Is Kung Fu Wu-Su for Everbody?

The simple answer: Yes.  In the system I’ve practiced for 44 years, the only restriction is that the practitioner has to be over six years old.  This is because we have discovered over the years that the attention span needs to be further along than what younger children are able to muster.  Preschool children are typically able to focus on one activity of interest to them, filtering out small distractions, for 10-15 minutes at a time and our classes are two-hours long.  Other than this requirement, it is an inclusive system without limitations or shortcomings.  Grandmaster Lee’s training respects all human differences including race, ethnicity, sexual orientation, gender, socioeconomic level, age, ability, religious and political beliefs.  If you are willing to work hard and dream big, Kung Fu Wu-Su is for you.  I like to say that in this system “You are competing only against yourself.  You set yourself a goal, and you achieve it, simple as that.”


Is it Useful?

This is another very common question I get asked.  Here’s how I respond: “I have been studying Wu-Su for over 40 years and during all that time the system has kept me healthy, agile, and given me peace of mind that I am sure I would not have otherwise achieved.  Not only does Kung-Fu Wu-Su improve body reflexes and agility, it also emphasizes the mental and spiritual dimensions of life — what we call Chi-Kung or “health-life.”  Grandmaster Lee’s system extends beyond the physical dimension of self-defense by incorporating meditation, concentration and deep-breathing exercises, all of which are necessary to keep one centered and psychologically supple.”  Suffice it to say that I am a Vietnam combat veteran and I had many issues to resolve when coming home from the war.  Kung-Fu Wu-Su offered me the mindfulness and tranquility I needed to re-establish myself in a non-combative society.


Chi Kung Training

One of the major reasons I have continued to study with the Chinese Kung-Fu Wu-Su Association is because of the ancient practice of Chi-Kung (Qi Gong).  “Chi” refers to the living energy in all things and “Kung” refers to the achievements of long practice.  When taken together, “Chi Kung” describes a relationship between an individual who cultivates the chi and the discipline s/he uses to do so.  Not only is Grandmaster Lee’s system a synthesis of 26 physical styles, he also incorporates this powerful holistic healing/energetic system into his system.

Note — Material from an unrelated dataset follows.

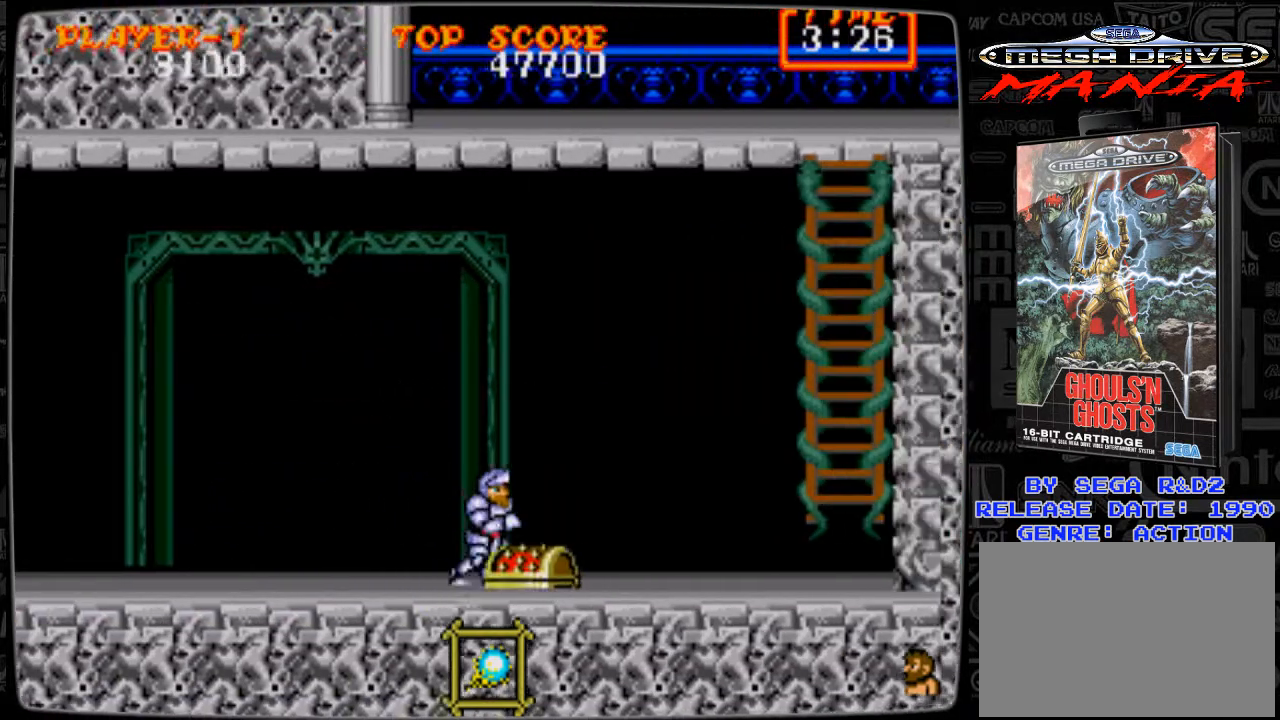
{"buttons": ["DPAD_RIGHT"], "events": [[292, "A", "down"], [334, "A", "up"]]}
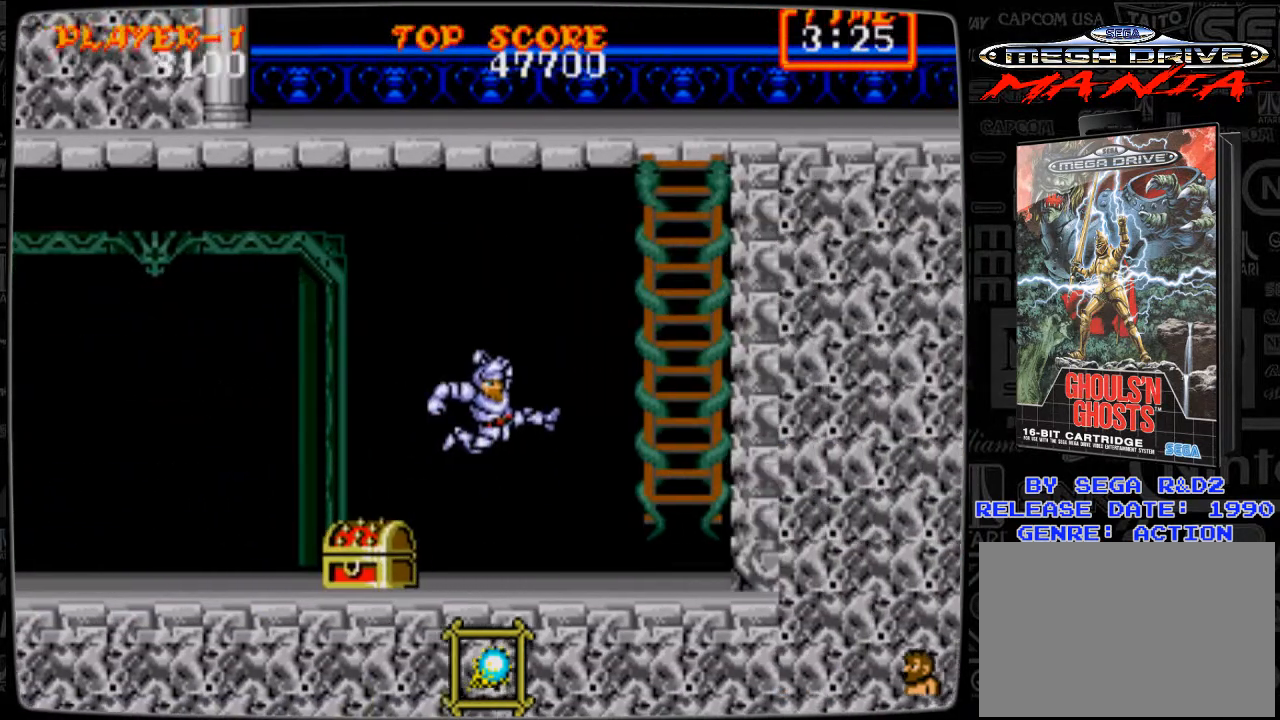
{"buttons": ["DPAD_LEFT"], "events": [[333, "DPAD_RIGHT", "up"], [459, "DPAD_LEFT", "down"]]}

At its core, it is a series of health exercises that combine meditation, breathing and body postures through precise movements intended to strengthen and circulate the inner energy, the “chi,” which is the essence of all life and existence.  When practiced regularly, Chi-Kung leads to better health, vitally, and tranquility.  At its highest levels, as practiced by Grandmaster Lee, it can be used to heal others of injuries and infirmities.

Currently I have reached the level in which I am seeking optimum health-life through Chi-Kung training.  No longer is it about learning another punch or kick the goal.  Now my goal is to maintain the utmost physical, mental, emotional, and spiritual balance through an awareness and appreciation of all things in the universe.